Sunday, December 28, 2008

FAAN Tribough Bridge Adoption


Now the Robert F. Kennedy Bridge
My Gratitude For The Art Adoption Program and Aron Namenwirth

On the forth date, I was asked to decorate his home. Everyone had told me not to do it.
Don’t decorate the home of your brand-new boyfriend... especially when his divorce
papers are still being negotiated. Well, I didn’t listen to them. I’m not a stupid girl. I
knew I’d be doing it for free, with no future ownership of any of that decor. But, I saw
the need and I knew it was something I could do.

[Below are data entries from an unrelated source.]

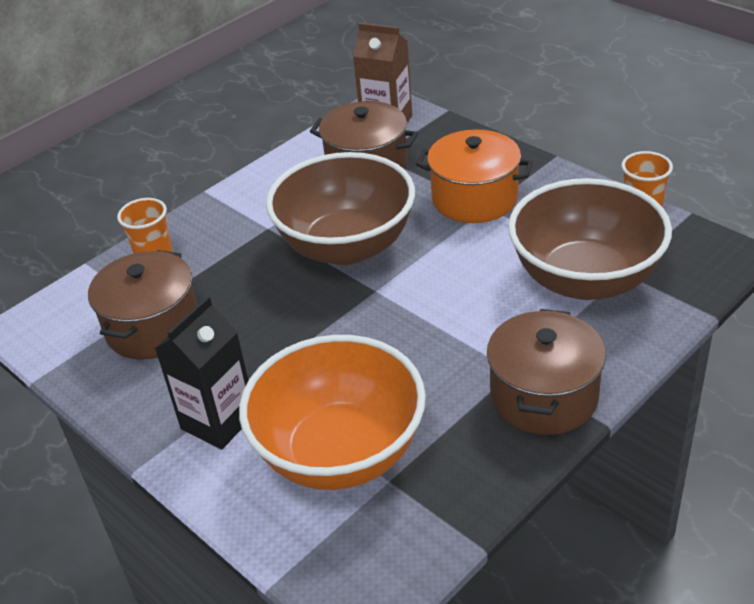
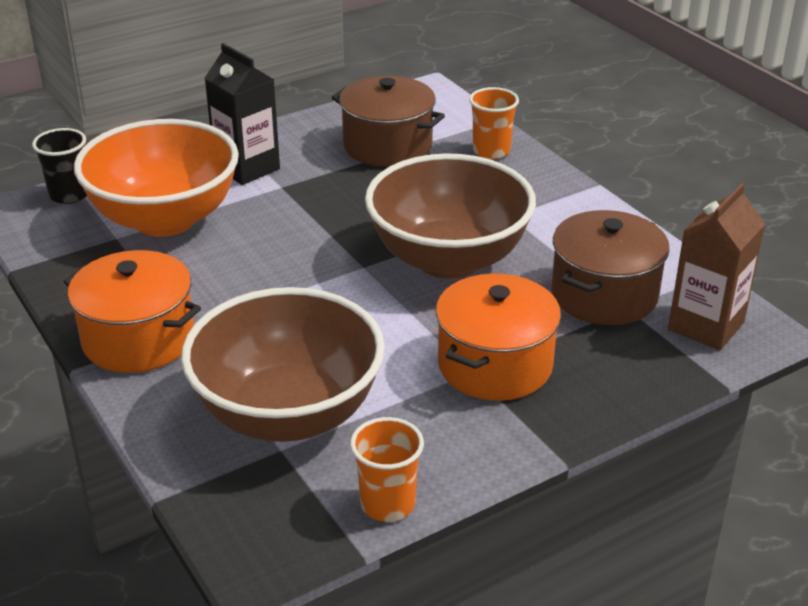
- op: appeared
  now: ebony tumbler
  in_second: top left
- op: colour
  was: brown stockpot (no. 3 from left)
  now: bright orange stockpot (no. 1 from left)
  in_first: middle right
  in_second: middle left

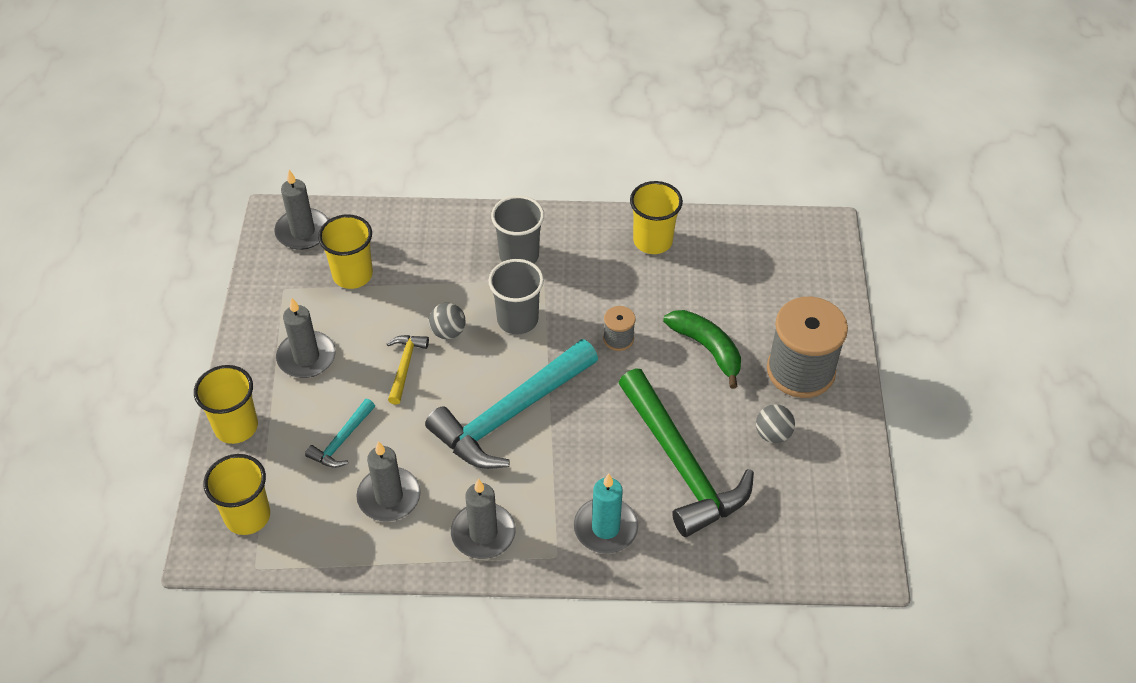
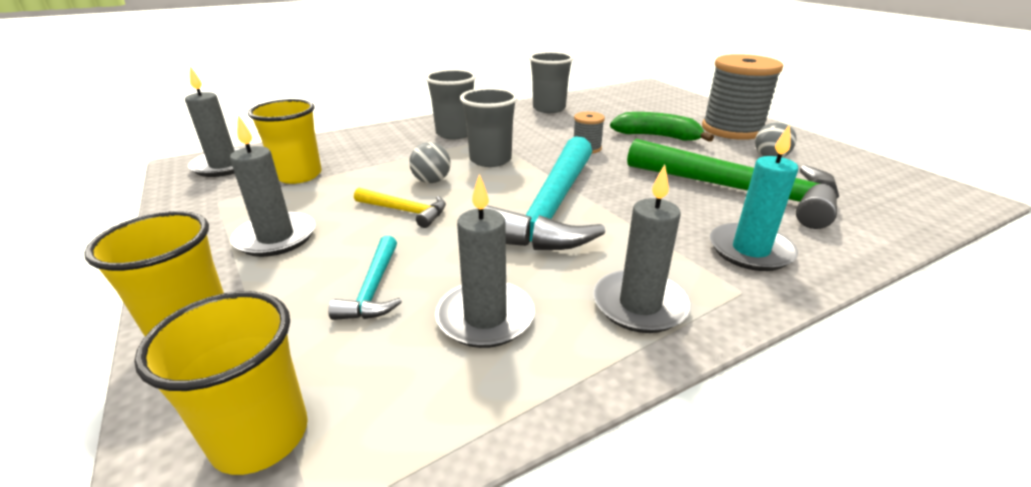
- op: colour
  was: bright yellow tumbler (no. 4 from left)
  now: ash-grey tumbler (no. 3 from left)
  in_first: top centre
  in_second: top centre
- op: spun
  was: bright yellow claw hammer
  in_first: centre
  in_second: centre
  clockwise: 135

It was late. I had been searching the web for hours, for all things for someone else’s
home. I clicked into my email, remembering I had forgotten all day. And there it was.
Some email about art. Art. Yes, his house needed art. I started looking into the art
pieces... quickly thumbing through. And then... I saw it... this stunning piece. But,
even with all its drama, it was its subject matter that made me pause... the tollbooth into
Manhattan. Not only the place I dreamt of being, but the place that reminded me of
home.

My parents lived in Brooklyn Heights as a young couple, long before me. They saved
their money and purchased their first house in the southern tip of the Adirondack park.
Growing up in New Jersey, we would often spend weekends at the house in the
country... until we moved to Wisconsin. I hadn’t seen the house since I was ten.
Twenty-five years later, my father passed away. And instead of deciding we were going
to mope around with sadness in our hearts, we loaded up the car, grabbed the dog, and off
my mother and I went... to refurbish the home two newlyweds first purchased some forty
years prior. One day my mother would move back to that house, and I wanted it to be
ready for her. We completed most everything on our list, with the exception of art. There
was one wall in particular which was just a massive amount of empty space. It still was
not a home. But, after rooftops and windows and radiators, there was certainly no money
left for reupholstering or art. We had left the house for many months, and I had long
forgotten the empty wall.

But, then, there I was staring at this painting of the tollbooth into the city, and thought of
how many times my parents must have crossed those tolls. I thought of how much fun
they must have had in Brooklyn Heights, and remembered all their stories. I thought... if
only this painting were hanging in mom’s upstate house... to remind her that “yesterday”
is only a few roads and a toll away. I started to read more about this painting. Then, I
saw the size... it was much taller than me every which way it could be turned. And with
the obvious talent of the artist, surely this was no painting I could afford. Then, I noticed
the title of this website... “Art Adoption.” What on earth was this?, I thought. Well, just
a little bit of reading later, I discovered... this was a gift. The entire website. It was a
gift of the heart. I immediately understood, as it was for this same reason I was helping
this recent divorce. I was compelled to write to the artist, sharing this story as best I
could. There was only one painting, and surely many of us who asked to adopt. But, I
wanted the artist to know how much his gift had meant to me in so many different ways.
To my great surprise, I received a wonderful email back from him, Mr. Aron
Namenwirth. He and his wife had chosen me as the adoptive “parent” to his beautiful piece of art. And... it was going to hang in mom’s upstate house, on the massive wall
having patiently waited.
It was then when I realized, had I listened to the “others” and not seized the moment in
helping this now ex-boyfriend, I never would have taken the time to open that email
about the art adoption program. And I never would have discovered that many times
good things do come back to us... just not necessarily from the person you expect.

I am so grateful for the program... just knowing how many other lives must have been
touched by art in this similar way. This summer I look forward to meeting Mr.
Namenwirth and his family, and continuing a friendship which all began with everything
I always feel truly is art... a sense of love for our fellow-man.